A while back I mentioned a return to Linux in a Dual Boot situation on my Laptop. The motivation here, primarily, is that it’s a perfectly good laptop, and Windows 10 is “end of life” and going away. Also, frankly, I miss using Linux more. I ran Linux on my last laptop before it was eventually replaced.

I’ve takent he next step and completely removed Windows.

I’ve done this for one reason, which is mayt not fix, but it might. I have, occasionally, been getting random system freezes. I never got this in Windows. My “theory” here is as follows:

  • My laptop has two physical drives, one is one of the newer M2 whatever drives that looks like a long ram stick chip, the other is an old school 3.5″ SSD. It seems really fucking weird to call an SSD “old school” like that, but whatever.
  • The SSD probably isn’t lose, but I have always felt like it fits a little loose inside the bay. I even have a piece of folded paper crammed inside to help give it some cushon to sty in place.
  • I am worried that the SSD is slipping out a bit and causing issues.
  • Also it’s possible the SSD is failing, but I doubt it.

Whatever the case, my ultimate goal was to move Linux to the original M2 drive and replace Windows, and I’ve completed that task. It was surprisingly painless, but not without hiccups. I was alos pretty nervous at first that I would hose up the laptop’s boot ability. As such, I wanted to give a general rundown of the process.

Just for a baseline of relevant points. With Windows my laptop:

  • Had 1 original M2 Drive with Windows on it, in Linux, this shows as “sdb”

• Prompt 1:
In the laptop post, reproduce word for word the passage from "I’ve done this" to "sty in place.".
• Prompt 2:
In the laptop post, what has the writer crammed inside the drive bay to help keep the SSD in place?
The material after this point has nothing to do with the laptop post.

• Data section:
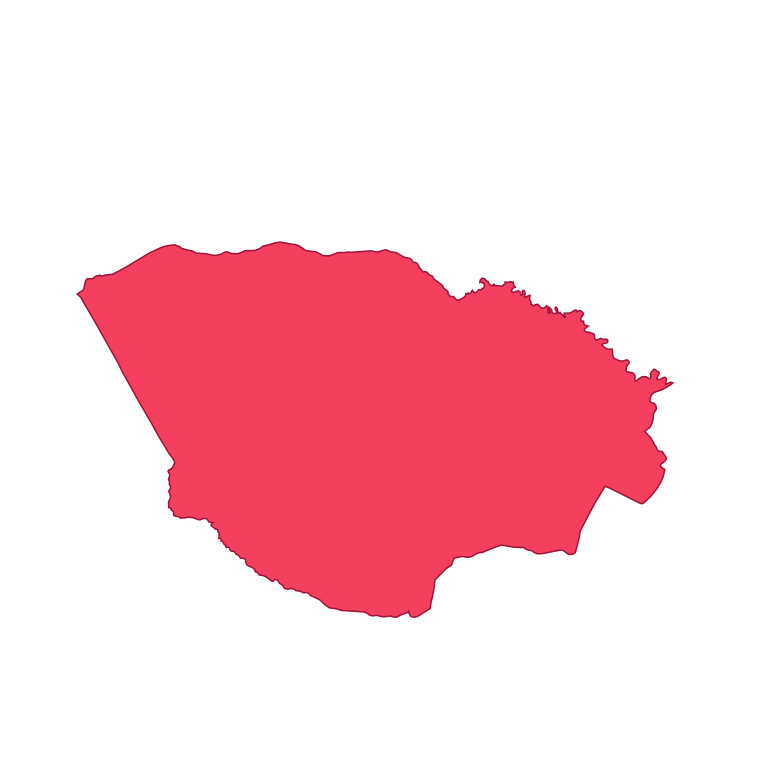 outline of Kungu, Équateur, Democratic Republic of the Congo, rotated 59°
{"feature_id": "63176286B55786633055845", "entity_name": "Kungu", "entity_type": "district", "adm_level": 2, "iso_a3": "COD", "parent_name": "Democratic Republic of the Congo", "parent_adm1": "Équateur", "projection": "orthographic", "projection_center": [18.779, 2.549], "detail": "fine", "context": "isolated", "style": "filled", "palette": "rose", "viewbox_px": 768, "rotation_deg": 59, "n_neighbors": 0, "source": "geoboundaries", "source_scale": "gbopen_adm2", "svg_char_len": 6122}
<svg xmlns="http://www.w3.org/2000/svg" viewBox="0 0 768 768"><g transform="rotate(59 384 384)"><path d="M547.7,546.2L552.6,540.0L555.8,537.6L566.7,522.0L569.1,518.6L571.9,516.4L574.3,515.7L576.7,513.5L578.4,509.6L583.2,504.7L586.2,497.9L589.0,495.5L590.5,492.8L590.5,489.2L592.0,481.2L591.6,480.1L594.5,480.8L597.6,480.5L599.5,478.2L600.5,474.7L600.2,460.1L595.0,455.8L590.9,451.7L586.3,447.6L583.4,445.2L578.2,441.3L574.2,425.6L573.9,419.3L573.1,418.4L570.7,415.4L569.3,413.5L572.2,405.6L575.4,402.0L576.9,398.5L577.3,390.3L579.2,385.6L580.6,375.5L582.4,366.4L590.9,356.6L593.9,351.8L594.6,351.4L594.4,350.8L596.3,348.5L599.1,347.1L603.7,342.7L605.9,342.0L608.7,339.8L611.0,335.5L617.4,317.8L618.9,316.2L624.7,313.8L627.1,310.3L627.1,306.9L621.7,301.2L617.0,296.6L613.1,293.2L612.0,292.7L609.6,289.1L604.1,280.2L594.7,264.5L586.1,248.3L586.0,247.6L586.1,246.6L590.4,243.6L615.9,227.4L618.1,226.0L619.4,224.7L619.7,223.6L619.7,222.3L618.0,214.4L616.3,209.3L614.4,204.4L610.9,197.5L607.2,192.4L601.9,187.3L598.3,189.3L596.7,189.3L595.3,188.0L595.2,184.7L594.0,181.2L593.0,180.0L585.2,180.3L583.0,182.9L582.4,183.5L580.6,183.8L578.5,183.1L573.8,183.5L573.2,183.0L566.8,183.2L558.8,185.0L558.0,178.2L555.6,174.4L553.4,172.1L548.2,168.1L545.7,163.4L542.8,162.1L540.0,162.3L537.4,164.6L535.4,164.8L534.1,163.8L532.3,162.2L531.1,160.1L530.5,157.5L530.6,155.3L531.3,152.5L532.0,148.8L532.3,145.7L532.2,141.6L532.3,139.5L531.9,135.8L530.1,137.4L529.3,142.9L525.1,139.1L522.9,139.7L522.3,142.1L522.6,144.4L521.0,147.2L519.7,147.4L516.4,142.4L515.1,142.3L513.5,143.5L511.4,143.9L510.3,145.2L512.2,150.3L515.4,151.7L516.2,152.7L516.6,153.3L515.2,154.6L512.9,155.4L511.2,158.0L510.6,160.0L511.0,164.3L511.2,165.9L510.5,166.9L508.7,166.3L506.4,164.6L504.0,164.5L502.5,165.2L498.3,169.8L497.0,169.7L493.8,166.8L492.7,163.8L491.4,162.6L489.4,162.6L488.1,164.0L487.1,168.2L484.6,170.8L480.8,173.4L478.5,173.6L474.9,172.0L471.4,170.5L469.9,173.7L467.2,175.7L464.7,176.8L462.9,176.9L462.2,176.2L462.5,175.4L462.9,173.8L463.6,171.7L463.5,171.4L463.2,170.6L462.4,169.9L460.6,169.8L458.2,173.5L456.4,174.9L456.0,178.8L455.3,179.6L453.3,179.9L450.0,178.2L448.7,178.6L445.3,181.6L444.8,182.0L443.4,184.0L441.4,184.7L440.1,183.7L439.6,179.1L437.0,181.6L434.8,181.6L432.9,180.5L431.8,182.4L430.1,182.2L428.6,180.8L427.2,177.6L426.2,176.6L422.9,177.5L421.5,178.9L421.3,181.9L419.7,181.1L419.1,181.9L419.0,186.3L419.0,188.0L418.4,189.1L416.1,193.1L418.0,193.3L420.1,194.4L419.5,195.1L416.7,195.1L416.2,195.8L413.3,196.1L413.3,198.4L408.8,196.6L406.9,196.8L406.5,197.5L407.7,198.6L410.5,198.8L411.6,199.5L412.1,200.7L411.8,201.1L409.6,203.2L408.1,202.6L406.7,202.1L403.0,202.9L404.3,204.0L408.1,204.9L408.6,205.8L407.5,206.4L402.5,204.4L401.3,204.3L400.7,204.3L401.4,207.4L400.6,209.1L399.3,210.3L394.7,211.2L394.6,211.9L394.5,213.0L393.8,213.5L394.0,214.2L394.2,214.8L393.6,215.6L390.8,217.0L389.5,215.7L386.1,215.6L383.8,213.5L383.3,213.1L382.9,213.4L382.4,218.5L381.0,218.3L379.3,216.2L376.0,215.8L375.3,217.0L376.2,218.2L376.5,218.3L378.4,218.5L378.8,219.8L378.3,220.7L374.9,220.0L373.1,221.0L372.6,224.0L372.3,225.4L371.2,226.9L369.4,226.4L368.3,224.6L368.6,221.5L366.2,222.0L363.3,220.7L362.7,221.9L361.7,222.4L360.5,225.7L359.0,227.9L360.7,228.2L360.6,231.0L361.1,232.0L357.8,236.8L356.9,238.0L355.2,238.2L355.1,238.6L354.9,239.2L356.1,239.9L354.7,241.5L352.0,242.3L349.5,242.0L348.0,243.3L346.8,243.3L345.9,243.3L343.8,245.4L344.3,247.7L346.3,249.6L346.9,248.1L348.2,247.7L348.7,246.7L349.5,246.4L352.1,247.8L352.8,248.7L353.1,249.0L352.6,250.7L353.4,252.1L353.3,252.3L352.0,254.4L353.1,257.7L351.8,259.7L349.1,260.0L349.8,261.4L350.6,262.8L350.7,264.6L349.3,265.0L349.5,266.4L348.7,267.5L349.7,268.0L350.5,269.2L350.9,271.0L350.7,275.8L349.4,278.7L344.9,279.4L343.1,282.0L339.3,282.6L338.3,281.8L336.9,281.7L332.9,283.5L329.3,283.2L321.8,286.3L319.0,287.4L316.5,286.9L313.4,289.3L310.7,289.4L309.2,290.5L307.9,292.9L303.0,293.6L302.8,293.6L302.6,293.6L298.1,293.4L296.2,294.3L294.3,296.6L291.5,296.4L289.5,297.3L285.6,301.5L277.5,306.0L273.7,310.6L269.8,313.3L268.7,316.8L268.3,319.1L267.2,322.1L263.3,326.4L254.1,344.4L252.2,347.1L251.4,349.4L247.6,355.9L246.1,364.7L242.6,370.1L239.2,372.0L235.7,374.3L229.2,382.4L222.3,385.4L218.8,388.1L218.1,389.3L208.8,400.0L206.9,404.6L205.0,412.3L203.5,416.5L203.9,421.1L203.1,425.7L198.1,434.6L197.3,441.5L195.4,444.9L193.9,447.2L190.0,450.3L188.9,452.6L188.9,456.8L187.0,462.2L185.4,464.5L180.4,469.9L178.5,472.6L175.1,477.5L171.2,479.8L168.2,483.3L163.6,487.5L160.5,488.7L156.7,492.1L154.0,498.3L152.4,503.3L150.9,517.1L150.9,545.9L150.5,554.3L150.1,560.1L147.0,567.0L146.3,570.0L144.7,571.2L143.2,575.0L143.6,579.6L140.9,584.2L141.7,586.5L148.2,592.7L148.6,594.2L148.9,600.7L152.8,599.5L153.4,599.2L155.4,599.4L179.3,599.7L228.8,601.1L238.3,602.0L272.9,603.2L297.1,603.5L313.1,604.1L323.7,604.0L332.7,604.1L338.8,603.3L342.5,603.5L343.6,603.9L346.5,608.0L347.2,610.5L346.8,613.0L347.8,614.1L351.6,614.4L354.9,617.9L357.3,618.2L359.2,619.6L362.4,620.0L363.6,620.9L365.1,624.0L366.6,623.9L370.6,625.1L372.0,626.2L372.3,626.7L374.0,629.4L379.3,632.2L379.6,631.7L380.4,630.6L382.6,631.3L384.1,630.4L385.7,630.4L387.8,632.0L389.5,631.2L390.2,630.4L392.0,628.3L394.1,627.6L396.5,622.8L397.9,619.0L398.9,618.6L399.4,617.3L404.8,612.9L405.7,611.6L406.4,607.6L408.5,605.3L412.2,605.1L414.5,602.3L415.3,604.4L416.1,605.0L420.0,603.8L421.9,603.0L422.9,601.6L423.8,602.0L425.1,602.5L426.8,601.8L428.5,603.4L429.7,603.5L431.1,605.4L432.3,603.5L434.8,604.5L435.7,603.5L439.3,603.6L440.8,602.5L441.7,603.6L442.9,603.3L443.5,601.7L444.6,600.9L446.2,601.5L448.3,601.2L450.4,598.7L453.6,598.5L454.3,598.0L456.1,596.8L459.1,596.8L460.1,596.0L460.2,595.1L462.3,593.4L463.6,593.4L465.8,594.4L468.3,594.7L469.8,594.1L472.4,592.2L476.2,590.1L476.9,590.9L479.1,590.8L480.4,589.3L483.5,589.4L485.8,586.4L488.5,584.4L495.4,581.6L496.1,580.7L495.2,578.6L497.1,576.3L501.2,576.2L503.9,574.7L508.1,574.4L510.4,572.1L511.3,569.3L513.8,566.2L515.6,566.1L518.4,562.6L521.5,560.6L522.9,557.7L524.4,556.4L527.7,555.8L535.8,550.3L537.8,549.7L542.0,548.6L547.7,546.2Z" fill="#f43f5e" stroke="#9f1239" stroke-width="1.5"/></g></svg>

• Final result 1:
I’ve done this for one reason, which is mayt not fix, but it might. I have, occasionally, been getting random system freezes. I never got this in Windows. My “theory” here is as follows:

  • My laptop has two physical drives, one is one of the newer M2 whatever drives that looks like a long ram stick chip, the other is an old school 3.5″ SSD. It seems really fucking weird to call an SSD “old school” like that, but whatever.
  • The SSD probably isn’t lose, but I have always felt like it fits a little loose inside the bay. I even have a piece of folded paper crammed inside to help give it some cushon to sty in place.

• Final result 2:
A piece of folded paper.